Mit diesem Gesetzentwurf kommen wir dieser Notwendigkeit nach. Die Legaldefinition der kriminellen Vereinigung entspricht den Vorgaben aus dem Rahmenbeschluss des Rates. Das vielfach kritisierte Erfordernis einer Gruppenidentität wird aufgegeben. Bisher mussten die Mitglieder derart in Beziehung stehen, dass sie sich als einheitlicher Verband fühlen. Für die Strafbarkeit als kriminelle Vereinigung soll es künftig vielmehr auf die Organisationsstruktur, die Vorausplanung und Koordinierung ankommen. Mit der Neuregelung werden hierarchische Zusammenschlüsse unter einem autoritären Anführerwillen als kriminelle Vereinigung erfasst. Von solchen Gruppierungen gehen erhebliche Gefahren für wichtige Rechtsgüter der Gemeinschaft aus. Mit der Legaldefinition der kriminellen Vereinigung wird der Rechtsprechung eine verbindliche Auslegungsregel gegeben. Der Gesetzentwurf leistet einen Beitrag zu mehr Rechtssicherheit. Zugleich bewirkt die Umsetzung europarechtlicher Vorgaben eine Angleichung der Strafvorschriften. Die Bildung einer kriminellen Vereinigung ist in jedem Mitgliedsstaat der Europäischen Union strafbar und wird mit vergleichbaren Strafen geahndet.

Der Gesetzentwurf enthält jedoch weitere Änderungen des Straftatbestands der Bildung einer kriminellen Vereinigung. Diese Änderungen werden vom Rahmenbeschluss des Rates nicht gefordert und erscheinen nicht zweckdienlich. Ich möchte auf zwei Punkte eingehen, die es kritisch zu würdigen gilt.

Der Gesetzentwurf möchte zwischen der Gründung und Beteiligung auf der einen Seite und der Unterstützung und Werbung auf der anderen Seite differenzieren.
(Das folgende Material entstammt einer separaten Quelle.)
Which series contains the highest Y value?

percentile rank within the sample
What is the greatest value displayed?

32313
Für die Unterstützung oder die Werbung um Mitglieder oder Unterstützer einer kriminellen Vereinigung soll künftig ein abgesenkter Strafrahmen gelten. Die erhöhte Strafandrohung bei besonders schweren Bezugstaten soll bei der Unterstützung und Werbung sogar entfallen.

Eine Differenzierung bei den angedrohten Strafen erscheint nicht notwendig. Die Unterstützung und Werbung für eine kriminelle Vereinigung stehen als gleichartige Alternativen auf einer Ebene. Das Rechtsgut der öffentliche Sicherheit und staatlichen Ordnung wird in allen Alternativen verletzt.

Die Absenkung der Strafrahmen setzt zudem ein falsches Signal. Wir möchten die Täter mit diesem Gesetz nicht begünstigen. Ziel dieses Gesetzentwurfs ist eine effektivere Strafverfolgung von kriminellen Vereinigungen.

Diesem Ziel wird auch bei der Einschränkung der Straftaten, auf welche die kriminelle Vereinigung gerichtet ist, widersprochen. Als Bezugstaten sollen nach dem Gesetzentwurf nur noch Straftaten erfasst werden, die im Höchstmaß mindestens mit Freiheitsstrafe von zwei Jahren bedroht sind. Im Umkehrschluss sind Straftaten mit geringerer Strafdrohung wie die Bedrohung nicht erfasst. Kriminelle Vereinigungen, die ein Klima von systematischer Einschüchterung und Bedrohung schaffen, sind von der Strafbarkeit ausgeschlossen. Diese Strafbarkeitslücke sollte in dieser Gestalt nicht hingenommen werden.

Diese aufgeworfenen Punkte bedürfen im Ausschuss und in der Sachverständigenanhörung nochmals einer eingehenden Diskussion. Ich wünsche uns gute Beratungen.